Bu mücadeleyi sadece kadınlar için değil, insanlığın ve demokrasinin geleceği için de yürütmek mecburiyetinde olduklarını vurgulayan Erdoğan, bunun, farklı kökene, inanca, siyasi görüşe sahip dostlarla verilmesi gereken bir mücadele olduğunun altını çizdi.
"Bunlar, Ortadoğu'yu tamamen karıştırma projesidir"
Erdoğan, Kudüs'ün İsrail'in başkenti olarak tanınacağı iddiasına ilişkin, "Amerika diyor ki 'Ben büyükelçiliğimi Kudüs'e alacağım.' Bunlar, Ortadoğu'yu tamamen karıştırma projesidir.
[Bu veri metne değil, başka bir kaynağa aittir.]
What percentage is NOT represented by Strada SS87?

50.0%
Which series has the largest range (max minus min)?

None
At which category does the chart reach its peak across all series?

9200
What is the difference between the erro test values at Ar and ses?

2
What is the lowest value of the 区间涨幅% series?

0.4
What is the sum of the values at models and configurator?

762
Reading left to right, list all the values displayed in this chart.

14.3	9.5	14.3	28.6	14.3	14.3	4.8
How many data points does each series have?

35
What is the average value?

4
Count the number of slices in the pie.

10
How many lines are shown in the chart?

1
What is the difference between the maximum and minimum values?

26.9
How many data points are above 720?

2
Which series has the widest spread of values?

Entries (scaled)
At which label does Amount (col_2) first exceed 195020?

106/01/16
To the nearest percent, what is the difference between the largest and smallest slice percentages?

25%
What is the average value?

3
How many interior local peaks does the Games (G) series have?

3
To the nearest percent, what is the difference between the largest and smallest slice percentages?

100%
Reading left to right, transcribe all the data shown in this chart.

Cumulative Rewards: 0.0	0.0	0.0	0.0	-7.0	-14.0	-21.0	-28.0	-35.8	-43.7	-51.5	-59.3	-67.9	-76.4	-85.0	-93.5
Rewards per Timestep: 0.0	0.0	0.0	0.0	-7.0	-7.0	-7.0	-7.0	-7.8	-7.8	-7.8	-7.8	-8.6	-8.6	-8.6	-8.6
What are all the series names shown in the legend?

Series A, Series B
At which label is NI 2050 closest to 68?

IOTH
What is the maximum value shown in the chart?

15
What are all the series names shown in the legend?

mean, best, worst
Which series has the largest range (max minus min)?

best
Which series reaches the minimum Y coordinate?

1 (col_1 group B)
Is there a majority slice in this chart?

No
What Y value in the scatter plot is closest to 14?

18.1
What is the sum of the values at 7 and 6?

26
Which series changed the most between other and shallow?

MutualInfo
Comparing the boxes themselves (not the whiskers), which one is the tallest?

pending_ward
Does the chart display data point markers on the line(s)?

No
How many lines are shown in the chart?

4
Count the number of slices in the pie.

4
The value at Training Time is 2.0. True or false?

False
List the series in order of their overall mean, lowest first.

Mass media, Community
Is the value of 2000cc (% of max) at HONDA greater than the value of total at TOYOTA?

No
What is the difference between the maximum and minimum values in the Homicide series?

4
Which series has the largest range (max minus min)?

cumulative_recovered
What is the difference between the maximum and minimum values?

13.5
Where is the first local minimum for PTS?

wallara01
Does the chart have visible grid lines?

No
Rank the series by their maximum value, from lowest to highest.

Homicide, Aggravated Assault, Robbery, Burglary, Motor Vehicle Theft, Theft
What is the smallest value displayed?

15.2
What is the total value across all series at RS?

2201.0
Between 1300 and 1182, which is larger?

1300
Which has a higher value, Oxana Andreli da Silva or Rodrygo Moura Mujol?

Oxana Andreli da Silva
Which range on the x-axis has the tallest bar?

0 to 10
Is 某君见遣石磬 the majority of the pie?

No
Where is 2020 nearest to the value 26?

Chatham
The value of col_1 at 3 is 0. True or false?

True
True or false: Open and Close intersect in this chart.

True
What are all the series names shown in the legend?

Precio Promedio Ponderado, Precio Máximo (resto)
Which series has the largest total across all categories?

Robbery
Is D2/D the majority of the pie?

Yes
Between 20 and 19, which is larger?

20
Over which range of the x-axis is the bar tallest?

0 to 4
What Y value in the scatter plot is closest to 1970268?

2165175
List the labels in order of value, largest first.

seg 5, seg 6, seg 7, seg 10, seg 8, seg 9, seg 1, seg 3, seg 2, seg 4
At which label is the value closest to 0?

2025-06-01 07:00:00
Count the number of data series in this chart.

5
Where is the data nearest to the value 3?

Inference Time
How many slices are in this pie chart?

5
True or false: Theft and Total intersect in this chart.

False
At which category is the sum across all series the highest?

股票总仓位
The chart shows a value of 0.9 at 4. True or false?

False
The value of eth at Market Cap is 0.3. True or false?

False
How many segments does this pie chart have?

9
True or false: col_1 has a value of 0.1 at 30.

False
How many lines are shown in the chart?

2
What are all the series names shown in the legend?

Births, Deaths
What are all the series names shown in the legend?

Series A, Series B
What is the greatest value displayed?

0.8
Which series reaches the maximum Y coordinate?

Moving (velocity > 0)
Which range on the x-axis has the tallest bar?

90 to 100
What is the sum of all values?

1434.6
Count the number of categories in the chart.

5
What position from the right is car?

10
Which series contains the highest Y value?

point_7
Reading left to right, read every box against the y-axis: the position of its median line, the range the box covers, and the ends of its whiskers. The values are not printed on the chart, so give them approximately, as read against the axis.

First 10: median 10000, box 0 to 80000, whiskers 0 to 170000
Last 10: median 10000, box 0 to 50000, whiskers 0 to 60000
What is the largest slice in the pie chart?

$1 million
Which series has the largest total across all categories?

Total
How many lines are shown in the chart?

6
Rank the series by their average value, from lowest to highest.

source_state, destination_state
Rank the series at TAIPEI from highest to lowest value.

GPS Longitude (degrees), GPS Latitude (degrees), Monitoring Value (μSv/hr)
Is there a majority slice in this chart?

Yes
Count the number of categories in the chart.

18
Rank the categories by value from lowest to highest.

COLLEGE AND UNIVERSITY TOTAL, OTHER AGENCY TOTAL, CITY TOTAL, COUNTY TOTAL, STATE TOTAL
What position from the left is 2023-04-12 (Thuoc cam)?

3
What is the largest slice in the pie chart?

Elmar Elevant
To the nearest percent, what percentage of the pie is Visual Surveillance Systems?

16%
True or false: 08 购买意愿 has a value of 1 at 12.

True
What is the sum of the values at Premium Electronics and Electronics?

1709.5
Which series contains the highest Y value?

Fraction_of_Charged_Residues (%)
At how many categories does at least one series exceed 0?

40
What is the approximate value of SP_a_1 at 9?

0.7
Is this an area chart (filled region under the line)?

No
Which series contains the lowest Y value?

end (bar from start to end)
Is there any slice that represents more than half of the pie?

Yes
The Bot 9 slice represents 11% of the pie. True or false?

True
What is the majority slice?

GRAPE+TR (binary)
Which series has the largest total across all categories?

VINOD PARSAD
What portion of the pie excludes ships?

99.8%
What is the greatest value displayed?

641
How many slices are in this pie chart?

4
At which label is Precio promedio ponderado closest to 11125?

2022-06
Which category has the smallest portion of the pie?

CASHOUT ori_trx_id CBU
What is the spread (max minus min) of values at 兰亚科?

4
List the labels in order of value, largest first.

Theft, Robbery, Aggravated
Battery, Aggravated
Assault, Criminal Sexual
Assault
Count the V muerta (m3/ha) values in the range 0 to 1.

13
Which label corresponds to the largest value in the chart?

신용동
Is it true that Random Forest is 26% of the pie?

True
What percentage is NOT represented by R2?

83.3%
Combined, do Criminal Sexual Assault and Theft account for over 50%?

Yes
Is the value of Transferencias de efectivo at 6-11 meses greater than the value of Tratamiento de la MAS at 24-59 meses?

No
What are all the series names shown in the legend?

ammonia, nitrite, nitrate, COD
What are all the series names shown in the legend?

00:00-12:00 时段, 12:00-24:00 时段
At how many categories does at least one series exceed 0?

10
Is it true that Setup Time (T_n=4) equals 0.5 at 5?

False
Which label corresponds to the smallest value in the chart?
Bu, Türkiye için kırmızı çizgidir. Burada diplomasi olarak ne gerekiyorsa A'dan Z'ye bunu yapacağız." dedi.
İslam İşbirliği Teşkilatının dönem başkanı olarak Türkiye'nin, "Liderler Zirvesini" toplayacağını bildiren Erdoğan, "Buna duyarsız, sessiz kalamayız. Amerika'nın atacağı bu adımı asla sessiz olarak değerlendiremeyiz. Elimizden ne geliyorsa sonuna kadar bunu yapacağız." şeklinde konuştu.
2. Uluslararası İş'te Kadın Zirvesi'nin tüm kadınlar için hayırlara vesile olmasını dileyen Erdoğan, ödül alan kadınları tebrik etti, başarı hikayelerinin diğer kadınlara örnek olacağına inandığını söyledi.
Cumhurbaşkanı Erdoğan, konuşmasının ardından iş hayatında başarılarıyla öne çıkan farklı meslek gruplarından 10 kadına ödüllerini verdi.